• [Source document]:
┄┄┄┄┄┄┄┄┄┄

When the co-founder of GitHub tried to launch a new 'open source' company, the community revolted. Here's what he learned about the future of software.
#1about 3 minutes
The German jam regulation analogy for open source definitions
An analogy about German jam labeling laws illustrates how strict, historical definitions like those from the Open Source Initiative can conflict with common usage.
#2about 3 minutes
The challenge of licensing source-available software
Releasing a project like GitButler with a non-OSI compliant license, such as the Functional Source License, can lead to community backlash over the use of the term "open source".
#3about 4 minutes
A brief history of the free software movement
The free software movement, led by figures like Richard Stallman with the GPL, emerged in the 1980s as a reaction to companies closing the source code that was previously shipped with hardware.
#4about 3 minutes
The birth of the term "open source"
The term "open source" was coined in the late 90s to provide a pragmatic, business-friendly alternative to the politically charged "free software" movement, spurred by Netscape open sourcing its browser.

┄┄┄┄┄┄┄┄┄┄

• [Study material]:
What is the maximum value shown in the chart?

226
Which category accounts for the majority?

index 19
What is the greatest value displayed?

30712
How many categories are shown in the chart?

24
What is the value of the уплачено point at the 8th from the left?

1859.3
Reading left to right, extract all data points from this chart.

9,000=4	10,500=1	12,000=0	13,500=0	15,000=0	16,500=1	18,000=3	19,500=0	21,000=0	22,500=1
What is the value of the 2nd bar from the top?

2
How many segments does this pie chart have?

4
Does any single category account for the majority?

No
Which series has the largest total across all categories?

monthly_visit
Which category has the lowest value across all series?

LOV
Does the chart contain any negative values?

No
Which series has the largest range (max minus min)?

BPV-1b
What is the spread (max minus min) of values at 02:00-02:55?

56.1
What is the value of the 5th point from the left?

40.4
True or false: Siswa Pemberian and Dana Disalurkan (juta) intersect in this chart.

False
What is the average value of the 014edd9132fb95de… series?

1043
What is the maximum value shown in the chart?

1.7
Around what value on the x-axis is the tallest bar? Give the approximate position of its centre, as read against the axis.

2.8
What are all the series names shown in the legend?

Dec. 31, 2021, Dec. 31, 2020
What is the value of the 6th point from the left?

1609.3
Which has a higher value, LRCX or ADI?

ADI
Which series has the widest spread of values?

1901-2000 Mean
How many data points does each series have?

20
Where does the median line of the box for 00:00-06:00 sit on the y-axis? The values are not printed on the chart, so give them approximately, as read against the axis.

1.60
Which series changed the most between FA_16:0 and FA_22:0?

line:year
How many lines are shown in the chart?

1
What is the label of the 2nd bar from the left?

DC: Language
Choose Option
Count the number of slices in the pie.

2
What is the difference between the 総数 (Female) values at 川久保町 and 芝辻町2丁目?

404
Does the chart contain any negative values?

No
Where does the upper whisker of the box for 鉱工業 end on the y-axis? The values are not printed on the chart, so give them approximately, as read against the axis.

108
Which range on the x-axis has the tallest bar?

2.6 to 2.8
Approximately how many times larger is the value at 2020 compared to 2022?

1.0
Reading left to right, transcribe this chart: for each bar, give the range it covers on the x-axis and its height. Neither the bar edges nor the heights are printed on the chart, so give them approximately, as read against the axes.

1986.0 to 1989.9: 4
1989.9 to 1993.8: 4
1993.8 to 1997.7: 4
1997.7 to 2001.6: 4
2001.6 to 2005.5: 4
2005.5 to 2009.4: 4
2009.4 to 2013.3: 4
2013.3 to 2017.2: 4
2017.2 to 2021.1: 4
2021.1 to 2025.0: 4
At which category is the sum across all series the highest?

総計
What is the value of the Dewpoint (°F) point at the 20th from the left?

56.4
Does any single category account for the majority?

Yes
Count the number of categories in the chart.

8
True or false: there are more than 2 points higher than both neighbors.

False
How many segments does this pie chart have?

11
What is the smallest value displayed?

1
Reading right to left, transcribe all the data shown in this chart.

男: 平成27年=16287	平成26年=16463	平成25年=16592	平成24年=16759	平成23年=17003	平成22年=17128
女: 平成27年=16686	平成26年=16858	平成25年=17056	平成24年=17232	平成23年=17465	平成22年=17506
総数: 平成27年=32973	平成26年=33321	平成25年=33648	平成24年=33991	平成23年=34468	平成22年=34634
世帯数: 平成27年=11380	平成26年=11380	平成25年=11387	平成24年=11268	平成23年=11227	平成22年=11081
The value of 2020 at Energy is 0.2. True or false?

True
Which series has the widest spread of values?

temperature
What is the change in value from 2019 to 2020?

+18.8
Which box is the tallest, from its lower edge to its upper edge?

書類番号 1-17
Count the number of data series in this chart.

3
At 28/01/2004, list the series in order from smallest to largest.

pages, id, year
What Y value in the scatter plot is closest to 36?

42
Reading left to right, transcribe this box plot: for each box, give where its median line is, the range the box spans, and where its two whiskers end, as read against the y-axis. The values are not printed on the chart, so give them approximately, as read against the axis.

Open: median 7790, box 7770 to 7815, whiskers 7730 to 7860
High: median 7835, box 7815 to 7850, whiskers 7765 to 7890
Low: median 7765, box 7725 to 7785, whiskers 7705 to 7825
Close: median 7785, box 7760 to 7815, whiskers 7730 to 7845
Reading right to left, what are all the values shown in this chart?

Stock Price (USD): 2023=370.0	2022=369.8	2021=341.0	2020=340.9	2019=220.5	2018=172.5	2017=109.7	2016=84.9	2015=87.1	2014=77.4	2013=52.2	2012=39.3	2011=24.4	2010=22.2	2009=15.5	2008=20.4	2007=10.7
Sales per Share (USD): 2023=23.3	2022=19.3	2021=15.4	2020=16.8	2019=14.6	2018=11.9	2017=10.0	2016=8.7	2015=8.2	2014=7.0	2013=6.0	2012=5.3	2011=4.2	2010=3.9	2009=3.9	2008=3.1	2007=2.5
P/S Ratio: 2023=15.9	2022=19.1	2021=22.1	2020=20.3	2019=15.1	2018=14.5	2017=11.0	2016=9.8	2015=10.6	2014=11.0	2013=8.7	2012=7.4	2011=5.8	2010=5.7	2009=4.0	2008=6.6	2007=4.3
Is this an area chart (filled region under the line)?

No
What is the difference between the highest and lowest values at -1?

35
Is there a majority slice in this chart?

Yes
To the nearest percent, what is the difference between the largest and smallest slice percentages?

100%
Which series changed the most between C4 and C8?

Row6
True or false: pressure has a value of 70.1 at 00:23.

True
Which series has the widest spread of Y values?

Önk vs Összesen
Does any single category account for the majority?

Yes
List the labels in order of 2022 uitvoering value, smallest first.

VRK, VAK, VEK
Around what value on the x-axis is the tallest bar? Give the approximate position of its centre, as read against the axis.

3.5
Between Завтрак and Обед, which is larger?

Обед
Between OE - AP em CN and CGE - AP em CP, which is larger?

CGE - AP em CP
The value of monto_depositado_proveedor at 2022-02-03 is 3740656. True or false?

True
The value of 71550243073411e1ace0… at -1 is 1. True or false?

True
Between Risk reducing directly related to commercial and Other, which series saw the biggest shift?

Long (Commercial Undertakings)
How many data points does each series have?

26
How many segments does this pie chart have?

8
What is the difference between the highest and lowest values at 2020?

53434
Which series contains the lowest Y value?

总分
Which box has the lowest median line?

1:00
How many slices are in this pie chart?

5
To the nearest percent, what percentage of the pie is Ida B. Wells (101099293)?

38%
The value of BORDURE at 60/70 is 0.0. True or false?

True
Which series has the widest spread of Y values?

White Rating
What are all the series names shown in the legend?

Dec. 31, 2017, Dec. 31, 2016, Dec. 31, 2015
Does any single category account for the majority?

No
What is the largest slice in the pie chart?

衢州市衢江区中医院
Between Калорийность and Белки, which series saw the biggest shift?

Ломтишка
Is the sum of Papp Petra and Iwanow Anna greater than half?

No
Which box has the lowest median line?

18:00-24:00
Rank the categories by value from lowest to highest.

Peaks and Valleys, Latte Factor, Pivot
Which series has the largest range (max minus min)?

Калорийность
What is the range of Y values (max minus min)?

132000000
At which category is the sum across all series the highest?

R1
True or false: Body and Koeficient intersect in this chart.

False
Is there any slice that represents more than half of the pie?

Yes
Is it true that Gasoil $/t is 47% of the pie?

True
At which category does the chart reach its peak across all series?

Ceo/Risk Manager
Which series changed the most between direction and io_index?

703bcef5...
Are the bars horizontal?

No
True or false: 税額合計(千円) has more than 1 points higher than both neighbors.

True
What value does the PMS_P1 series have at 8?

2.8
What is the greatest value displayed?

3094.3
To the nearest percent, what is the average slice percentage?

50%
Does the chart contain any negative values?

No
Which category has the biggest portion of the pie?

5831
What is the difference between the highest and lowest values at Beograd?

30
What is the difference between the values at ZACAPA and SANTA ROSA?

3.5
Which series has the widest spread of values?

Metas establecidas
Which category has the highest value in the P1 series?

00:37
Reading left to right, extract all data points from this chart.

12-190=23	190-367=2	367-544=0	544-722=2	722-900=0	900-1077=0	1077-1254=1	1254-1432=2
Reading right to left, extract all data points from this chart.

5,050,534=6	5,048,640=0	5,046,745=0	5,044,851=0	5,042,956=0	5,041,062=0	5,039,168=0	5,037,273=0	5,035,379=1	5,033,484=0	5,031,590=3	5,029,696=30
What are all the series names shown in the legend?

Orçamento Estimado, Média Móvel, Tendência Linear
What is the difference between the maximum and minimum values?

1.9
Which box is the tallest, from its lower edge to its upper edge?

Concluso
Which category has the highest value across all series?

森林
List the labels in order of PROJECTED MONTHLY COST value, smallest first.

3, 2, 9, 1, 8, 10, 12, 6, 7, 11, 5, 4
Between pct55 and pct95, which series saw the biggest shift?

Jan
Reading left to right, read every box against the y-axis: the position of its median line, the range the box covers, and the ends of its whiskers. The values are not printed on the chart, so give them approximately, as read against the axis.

┄┄┄┄┄┄┄┄┄┄

• [Apply what you read]:
• a. Write out the stretch of the open source talk outline from "#3about 4 minutes" through "sourcing its browser.".
• b. Please continue the open source talk outline, starting after its final line.
The records come from a separate source.

• [Your written answers]:
• a.
#3about 4 minutes
A brief history of the free software movement
The free software movement, led by figures like Richard Stallman with the GPL, emerged in the 1980s as a reaction to companies closing the source code that was previously shipped with hardware.
#4about 3 minutes
The birth of the term "open source"
The term "open source" was coined in the late 90s to provide a pragmatic, business-friendly alternative to the politically charged "free software" movement, spurred by Netscape open sourcing its browser.

• b.
#5about 4 minutes
How Git and GitHub created corporate open source
Git and GitHub revolutionized open source by unifying the workflows for proprietary and public code, making it easy for companies to release and contribute to projects, leading to the era of corporate-driven open source.
#6about 4 minutes
The crisis of open source developer sustainability
Modern open source faces a sustainability crisis, highlighted by the XZ vulnerability, where critical projects rely on thankless, underfunded maintainers who are prone to burnout.
#7about 2 minutes
The rise of commercial open source and non-compete licenses
Companies like HashiCorp and Redis are adopting non-OSI, source-available licenses with non-compete clauses to protect their investment from large cloud providers who might otherwise offer their work as a competing service.
#8about 3 minutes
Proposing "Fair Source" and a call to action
The term "Fair Source" is proposed for projects with source-available, non-compete licenses, encouraging companies to adopt this model and support maintainers through initiatives like the OSS Pledge.